(Beginning of RECORDS FOR THIS TASK)
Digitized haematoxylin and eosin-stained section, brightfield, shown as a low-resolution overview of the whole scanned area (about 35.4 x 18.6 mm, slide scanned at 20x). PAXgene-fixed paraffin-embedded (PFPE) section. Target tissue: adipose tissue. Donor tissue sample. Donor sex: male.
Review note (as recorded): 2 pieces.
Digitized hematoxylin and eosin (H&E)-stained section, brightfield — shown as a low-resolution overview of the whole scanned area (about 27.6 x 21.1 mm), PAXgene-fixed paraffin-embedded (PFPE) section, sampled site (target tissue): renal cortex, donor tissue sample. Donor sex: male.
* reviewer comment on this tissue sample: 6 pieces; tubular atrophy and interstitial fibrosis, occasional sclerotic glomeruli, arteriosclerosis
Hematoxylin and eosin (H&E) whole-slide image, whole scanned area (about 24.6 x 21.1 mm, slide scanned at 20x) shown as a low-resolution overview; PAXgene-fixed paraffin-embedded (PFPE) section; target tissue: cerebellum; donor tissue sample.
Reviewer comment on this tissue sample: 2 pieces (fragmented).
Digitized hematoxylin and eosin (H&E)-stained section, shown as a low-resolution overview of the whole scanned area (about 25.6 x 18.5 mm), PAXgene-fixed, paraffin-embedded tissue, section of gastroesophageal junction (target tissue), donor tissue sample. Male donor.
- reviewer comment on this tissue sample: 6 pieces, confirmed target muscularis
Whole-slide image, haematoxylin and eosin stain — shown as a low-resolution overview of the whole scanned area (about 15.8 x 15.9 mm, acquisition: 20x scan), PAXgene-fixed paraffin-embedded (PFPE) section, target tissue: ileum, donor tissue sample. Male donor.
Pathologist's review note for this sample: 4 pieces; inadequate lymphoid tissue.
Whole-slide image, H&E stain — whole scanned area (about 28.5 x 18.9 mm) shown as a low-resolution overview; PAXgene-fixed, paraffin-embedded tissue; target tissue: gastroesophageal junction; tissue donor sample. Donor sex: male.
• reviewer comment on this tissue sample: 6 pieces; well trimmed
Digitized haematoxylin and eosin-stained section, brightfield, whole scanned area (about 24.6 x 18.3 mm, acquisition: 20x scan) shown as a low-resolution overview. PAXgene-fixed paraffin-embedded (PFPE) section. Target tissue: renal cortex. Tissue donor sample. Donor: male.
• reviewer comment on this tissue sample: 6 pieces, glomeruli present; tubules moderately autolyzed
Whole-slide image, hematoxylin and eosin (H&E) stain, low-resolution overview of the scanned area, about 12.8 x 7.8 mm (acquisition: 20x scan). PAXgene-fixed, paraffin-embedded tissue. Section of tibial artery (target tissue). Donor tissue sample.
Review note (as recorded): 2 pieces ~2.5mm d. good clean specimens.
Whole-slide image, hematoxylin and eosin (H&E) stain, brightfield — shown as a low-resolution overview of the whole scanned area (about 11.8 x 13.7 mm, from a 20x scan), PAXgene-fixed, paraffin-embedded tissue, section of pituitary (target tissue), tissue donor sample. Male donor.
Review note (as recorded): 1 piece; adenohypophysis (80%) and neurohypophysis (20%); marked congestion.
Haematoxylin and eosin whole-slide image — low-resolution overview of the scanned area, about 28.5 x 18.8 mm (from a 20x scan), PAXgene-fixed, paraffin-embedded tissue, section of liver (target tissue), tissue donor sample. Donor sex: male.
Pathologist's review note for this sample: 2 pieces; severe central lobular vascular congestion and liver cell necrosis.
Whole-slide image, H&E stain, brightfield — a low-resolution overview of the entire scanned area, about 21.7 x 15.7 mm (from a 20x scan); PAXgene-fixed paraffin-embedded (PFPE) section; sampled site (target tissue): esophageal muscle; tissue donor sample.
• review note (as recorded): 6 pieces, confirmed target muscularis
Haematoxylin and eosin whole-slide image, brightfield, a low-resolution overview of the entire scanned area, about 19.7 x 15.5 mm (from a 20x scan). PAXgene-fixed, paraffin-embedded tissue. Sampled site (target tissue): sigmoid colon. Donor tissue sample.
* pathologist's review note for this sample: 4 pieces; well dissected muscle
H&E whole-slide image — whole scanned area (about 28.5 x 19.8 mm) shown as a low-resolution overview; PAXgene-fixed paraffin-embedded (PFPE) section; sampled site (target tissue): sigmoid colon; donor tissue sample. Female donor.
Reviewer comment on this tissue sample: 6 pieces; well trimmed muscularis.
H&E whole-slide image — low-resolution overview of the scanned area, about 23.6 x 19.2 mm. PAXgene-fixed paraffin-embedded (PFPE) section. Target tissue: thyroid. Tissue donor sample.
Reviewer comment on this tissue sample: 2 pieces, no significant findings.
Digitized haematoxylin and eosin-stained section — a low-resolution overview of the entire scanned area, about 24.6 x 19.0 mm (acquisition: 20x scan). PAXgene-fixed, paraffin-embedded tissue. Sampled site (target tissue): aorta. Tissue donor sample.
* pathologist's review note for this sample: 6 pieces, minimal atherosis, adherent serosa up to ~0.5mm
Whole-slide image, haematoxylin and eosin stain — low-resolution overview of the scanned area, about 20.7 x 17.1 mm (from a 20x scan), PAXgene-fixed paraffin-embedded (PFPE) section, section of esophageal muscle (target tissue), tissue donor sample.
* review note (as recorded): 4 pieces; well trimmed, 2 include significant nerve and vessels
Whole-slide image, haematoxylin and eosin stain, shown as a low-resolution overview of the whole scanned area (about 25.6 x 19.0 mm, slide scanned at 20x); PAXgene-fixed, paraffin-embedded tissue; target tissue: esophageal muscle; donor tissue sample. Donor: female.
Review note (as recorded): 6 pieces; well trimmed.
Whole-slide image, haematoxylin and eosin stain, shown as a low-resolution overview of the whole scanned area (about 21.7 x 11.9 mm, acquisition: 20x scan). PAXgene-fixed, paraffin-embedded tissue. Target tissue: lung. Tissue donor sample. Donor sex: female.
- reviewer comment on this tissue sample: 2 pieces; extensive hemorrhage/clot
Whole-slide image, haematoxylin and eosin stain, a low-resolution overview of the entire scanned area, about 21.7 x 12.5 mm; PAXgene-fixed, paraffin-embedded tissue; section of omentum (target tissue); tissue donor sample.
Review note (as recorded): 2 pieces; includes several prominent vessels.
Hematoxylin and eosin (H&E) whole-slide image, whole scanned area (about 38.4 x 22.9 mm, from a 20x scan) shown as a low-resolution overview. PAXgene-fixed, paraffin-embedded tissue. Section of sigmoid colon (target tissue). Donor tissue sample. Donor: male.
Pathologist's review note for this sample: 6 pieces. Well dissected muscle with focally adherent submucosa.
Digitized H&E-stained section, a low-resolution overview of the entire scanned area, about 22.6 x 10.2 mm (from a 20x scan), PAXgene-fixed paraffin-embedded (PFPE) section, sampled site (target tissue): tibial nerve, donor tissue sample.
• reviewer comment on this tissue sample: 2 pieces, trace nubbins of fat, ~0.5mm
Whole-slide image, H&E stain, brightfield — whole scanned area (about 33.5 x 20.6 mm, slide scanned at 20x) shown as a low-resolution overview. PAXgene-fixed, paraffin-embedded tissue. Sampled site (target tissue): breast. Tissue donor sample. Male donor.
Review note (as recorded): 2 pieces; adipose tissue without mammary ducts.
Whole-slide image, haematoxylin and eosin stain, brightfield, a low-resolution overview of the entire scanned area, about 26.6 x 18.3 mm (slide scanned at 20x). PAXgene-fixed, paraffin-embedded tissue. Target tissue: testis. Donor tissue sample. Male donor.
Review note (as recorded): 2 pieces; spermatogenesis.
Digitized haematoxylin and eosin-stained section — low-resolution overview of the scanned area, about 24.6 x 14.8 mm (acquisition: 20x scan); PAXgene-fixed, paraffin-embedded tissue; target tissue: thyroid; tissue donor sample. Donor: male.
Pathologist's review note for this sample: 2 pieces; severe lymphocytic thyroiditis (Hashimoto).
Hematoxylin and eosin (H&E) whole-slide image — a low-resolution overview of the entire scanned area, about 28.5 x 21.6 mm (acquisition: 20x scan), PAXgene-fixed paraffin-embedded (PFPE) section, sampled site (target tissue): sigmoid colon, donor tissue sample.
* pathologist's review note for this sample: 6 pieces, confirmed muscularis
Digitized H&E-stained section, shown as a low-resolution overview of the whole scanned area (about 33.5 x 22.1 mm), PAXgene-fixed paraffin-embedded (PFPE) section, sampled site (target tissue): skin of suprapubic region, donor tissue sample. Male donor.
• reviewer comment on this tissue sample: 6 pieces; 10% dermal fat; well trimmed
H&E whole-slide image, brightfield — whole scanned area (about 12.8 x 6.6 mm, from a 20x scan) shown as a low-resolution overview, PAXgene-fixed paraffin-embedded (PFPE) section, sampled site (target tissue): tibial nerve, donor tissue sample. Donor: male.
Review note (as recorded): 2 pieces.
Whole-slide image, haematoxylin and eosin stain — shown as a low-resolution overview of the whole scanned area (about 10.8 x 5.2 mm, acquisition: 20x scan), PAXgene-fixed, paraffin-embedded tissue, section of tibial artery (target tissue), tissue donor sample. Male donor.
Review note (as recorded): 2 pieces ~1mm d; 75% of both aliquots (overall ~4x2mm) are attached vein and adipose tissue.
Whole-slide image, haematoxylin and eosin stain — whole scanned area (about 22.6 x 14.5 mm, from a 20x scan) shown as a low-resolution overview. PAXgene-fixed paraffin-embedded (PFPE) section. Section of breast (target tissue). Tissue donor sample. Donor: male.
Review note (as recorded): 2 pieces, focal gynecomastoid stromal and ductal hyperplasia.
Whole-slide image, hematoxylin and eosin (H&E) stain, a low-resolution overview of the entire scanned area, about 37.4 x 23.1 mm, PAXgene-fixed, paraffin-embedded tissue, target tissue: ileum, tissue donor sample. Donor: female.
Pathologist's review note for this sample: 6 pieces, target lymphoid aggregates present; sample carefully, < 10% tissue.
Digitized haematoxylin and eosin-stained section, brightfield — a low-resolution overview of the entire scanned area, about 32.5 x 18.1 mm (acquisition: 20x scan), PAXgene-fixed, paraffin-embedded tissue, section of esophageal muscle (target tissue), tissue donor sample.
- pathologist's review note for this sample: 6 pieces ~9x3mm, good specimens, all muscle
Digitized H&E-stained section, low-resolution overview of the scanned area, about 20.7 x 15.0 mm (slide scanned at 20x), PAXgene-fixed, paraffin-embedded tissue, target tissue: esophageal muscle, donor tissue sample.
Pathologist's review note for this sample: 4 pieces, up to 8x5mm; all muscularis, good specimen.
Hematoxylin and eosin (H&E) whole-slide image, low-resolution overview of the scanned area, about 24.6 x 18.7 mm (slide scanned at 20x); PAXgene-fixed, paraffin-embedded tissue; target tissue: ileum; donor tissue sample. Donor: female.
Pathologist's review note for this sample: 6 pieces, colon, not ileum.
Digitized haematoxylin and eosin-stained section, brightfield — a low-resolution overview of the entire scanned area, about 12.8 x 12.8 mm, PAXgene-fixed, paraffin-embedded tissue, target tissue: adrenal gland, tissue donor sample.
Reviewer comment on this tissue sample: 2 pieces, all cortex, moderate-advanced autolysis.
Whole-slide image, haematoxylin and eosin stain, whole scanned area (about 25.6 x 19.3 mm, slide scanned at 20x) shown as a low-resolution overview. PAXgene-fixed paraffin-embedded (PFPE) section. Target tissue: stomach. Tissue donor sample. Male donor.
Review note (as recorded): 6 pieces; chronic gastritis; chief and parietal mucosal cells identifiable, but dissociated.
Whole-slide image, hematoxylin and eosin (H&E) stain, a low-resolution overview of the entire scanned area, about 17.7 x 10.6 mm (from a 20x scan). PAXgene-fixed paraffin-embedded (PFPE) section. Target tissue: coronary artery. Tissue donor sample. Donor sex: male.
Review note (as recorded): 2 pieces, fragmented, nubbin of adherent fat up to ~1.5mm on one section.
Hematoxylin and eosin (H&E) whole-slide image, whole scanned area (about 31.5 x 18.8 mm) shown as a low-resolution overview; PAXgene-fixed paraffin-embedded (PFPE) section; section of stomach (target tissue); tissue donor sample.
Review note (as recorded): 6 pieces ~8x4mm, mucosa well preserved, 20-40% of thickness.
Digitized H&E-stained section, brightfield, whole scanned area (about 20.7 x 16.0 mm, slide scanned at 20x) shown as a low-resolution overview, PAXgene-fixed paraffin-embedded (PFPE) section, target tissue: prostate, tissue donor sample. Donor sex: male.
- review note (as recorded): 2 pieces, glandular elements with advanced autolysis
(End of RECORDS FOR THIS TASK)
_TO DO_: Copy word for word the stretch of entries above from the line that has "thyroid; tissue donor sample. Donor: male." through the line that has "artery (target tissue), tissue donor sample. Male donor.", both ends included, and nothing outside it.

_FINISHED EXERCISE_:
Digitized haematoxylin and eosin-stained section — low-resolution overview of the scanned area, about 24.6 x 14.8 mm (acquisition: 20x scan); PAXgene-fixed, paraffin-embedded tissue; target tissue: thyroid; tissue donor sample. Donor: male.
Pathologist's review note for this sample: 2 pieces; severe lymphocytic thyroiditis (Hashimoto).
Hematoxylin and eosin (H&E) whole-slide image — a low-resolution overview of the entire scanned area, about 28.5 x 21.6 mm (acquisition: 20x scan), PAXgene-fixed paraffin-embedded (PFPE) section, sampled site (target tissue): sigmoid colon, donor tissue sample.
* pathologist's review note for this sample: 6 pieces, confirmed muscularis
Digitized H&E-stained section, shown as a low-resolution overview of the whole scanned area (about 33.5 x 22.1 mm), PAXgene-fixed paraffin-embedded (PFPE) section, sampled site (target tissue): skin of suprapubic region, donor tissue sample. Male donor.
• reviewer comment on this tissue sample: 6 pieces; 10% dermal fat; well trimmed
H&E whole-slide image, brightfield — whole scanned area (about 12.8 x 6.6 mm, from a 20x scan) shown as a low-resolution overview, PAXgene-fixed paraffin-embedded (PFPE) section, sampled site (target tissue): tibial nerve, donor tissue sample. Donor: male.
Review note (as recorded): 2 pieces.
Whole-slide image, haematoxylin and eosin stain — shown as a low-resolution overview of the whole scanned area (about 10.8 x 5.2 mm, acquisition: 20x scan), PAXgene-fixed, paraffin-embedded tissue, section of tibial artery (target tissue), tissue donor sample. Male donor.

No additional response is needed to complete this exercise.